Some people just make you feel bad. The way you can wake up smelling like some half-rate casino and think to yourself I don’t want to do this anymore, you can feel that way about people, and the worst part is that you can’t extinguish them, you can’t smother their head into an ashtray or make them someone else’s problem.

It’s in our nature to not want to give up, especially not on people; fragile, harmless people – we all just mean well, don’t we? Don’t we all just want to be happy? Don’t the things we do to achieve that happiness, the things that tear us apart from one another – aren’t those the things that make us similar? Aren’t people inherently good? Maybe. But what does it matter if that goodness is not reserved for you? What if all you extract from a person is negativity? How do we justify allowing ourselves to feel badly because someone may or may not be redeemable?

We don’t always recognize when someone is bad for us, but sometimes we do. Sometimes we become all-consumed by the disgust that’s bred from this idea that we allow hate to affect us so deeply. People create art because of it. It can drive us; it can turn us into something we’re not. And even though it’s ugly, it’s addictive. We become addicted to toxicity.

And in that case, it’s good to give up. It’s good to fight against the cancer growing inside of us by neglecting to feed it. We have to starve it into submission, forgo the efforts that help it grow. The brooding and the anguish, bury it. Extinguish whatever it is that’s making us feel badly and worry about ourselves. We need to quit allowing something that’s decidedly negative to drive our actions, our moods. We need to quit poisoning ourselves with vitriol.

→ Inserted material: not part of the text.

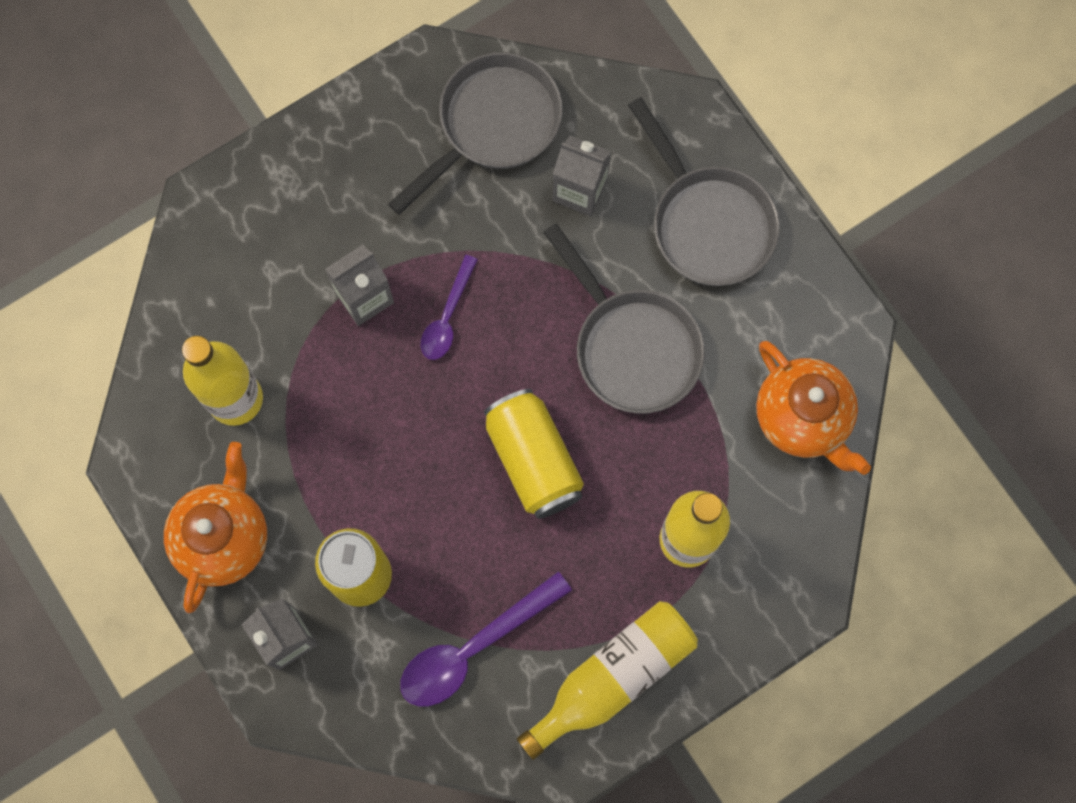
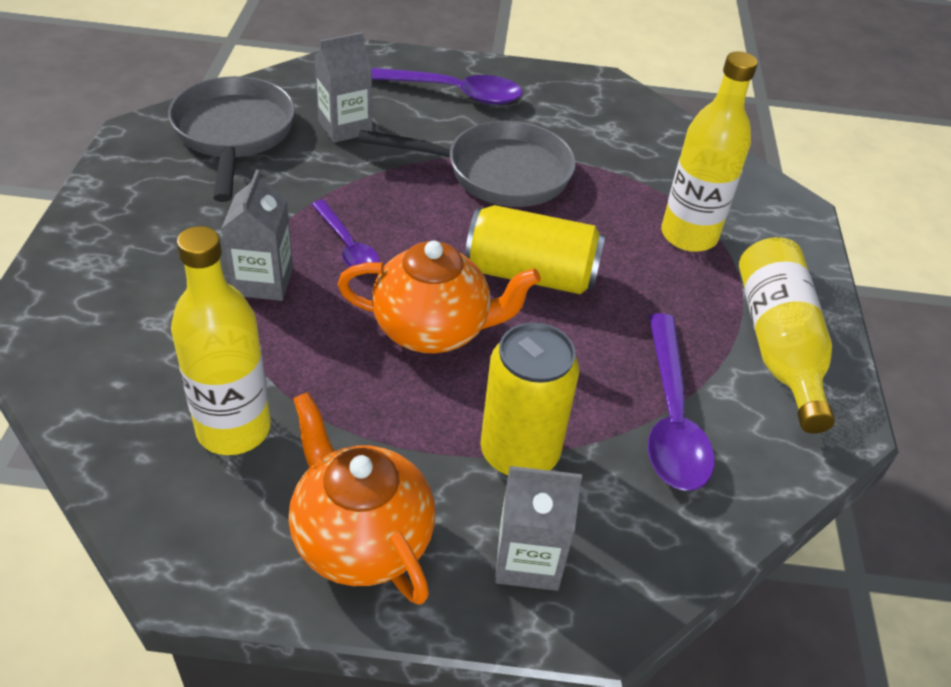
camera: 55 degrees left, 30 degrees down
(707, 222) = (450, 92): grey pan -> purple spoon
(803, 418) = (647, 134): orange teapot -> orange teapot (433, 329)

The thing is, there are people who don’t make us feel terrible. There are people who listen to us and care for us and make us smile. They loosen the vice around our lungs and help us breathe. They are the fresh air. They alight us in ways a carcinogenic never will. Whatever energy we devote to a toxic situation, we take away from the people who deserve it – the people whose goodness doesn’t have to be assumed; their goodness is just there, in plain sight. They are worth quitting for.